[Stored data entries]
══════════════════════════════
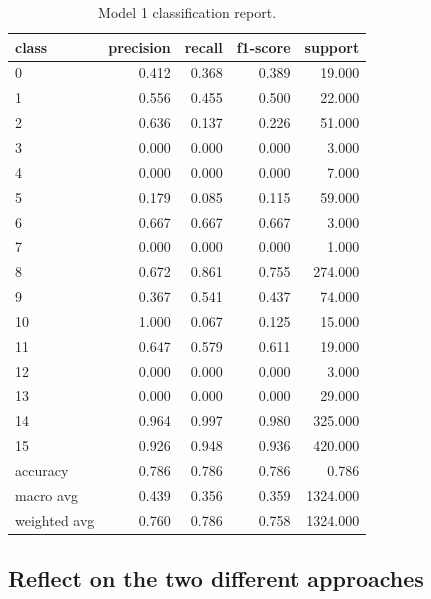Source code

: \documentclass[twocolumn]{article}
\begin{document}
\begin{table}
    \centering
    \caption{Model 1 classification report.}
    \label{tab:model1-class-report}
    \begin{tabular}{lrrrr}
    \toprule
    class &  precision &  recall &  f1-score &   support \\
    \midrule
    0            &      0.412 &   0.368 &     0.389 &    19.000 \\
    1            &      0.556 &   0.455 &     0.500 &    22.000 \\
    2            &      0.636 &   0.137 &     0.226 &    51.000 \\
    3            &      0.000 &   0.000 &     0.000 &     3.000 \\
    4            &      0.000 &   0.000 &     0.000 &     7.000 \\
    5            &      0.179 &   0.085 &     0.115 &    59.000 \\
    6            &      0.667 &   0.667 &     0.667 &     3.000 \\
    7            &      0.000 &   0.000 &     0.000 &     1.000 \\
    8            &      0.672 &   0.861 &     0.755 &   274.000 \\
    9            &      0.367 &   0.541 &     0.437 &    74.000 \\
    10           &      1.000 &   0.067 &     0.125 &    15.000 \\
    11           &      0.647 &   0.579 &     0.611 &    19.000 \\
    12           &      0.000 &   0.000 &     0.000 &     3.000 \\
    13           &      0.000 &   0.000 &     0.000 &    29.000 \\
    14           &      0.964 &   0.997 &     0.980 &   325.000 \\
    15           &      0.926 &   0.948 &     0.936 &   420.000 \\
    accuracy     &      0.786 &   0.786 &     0.786 &     0.786 \\
    macro avg    &      0.439 &   0.356 &     0.359 &  1324.000 \\
    weighted avg &      0.760 &   0.786 &     0.758 &  1324.000 \\
    \bottomrule
    \end{tabular}
\end{table}


\subsection{Reflect on the two different approaches}
\end{document}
══════════════════════════════
## Exercise goal
From the entries above, select each line containing the string "begin".

## Result of this exercise
\begin{document}
\begin{table}
    \begin{tabular}{lrrrr}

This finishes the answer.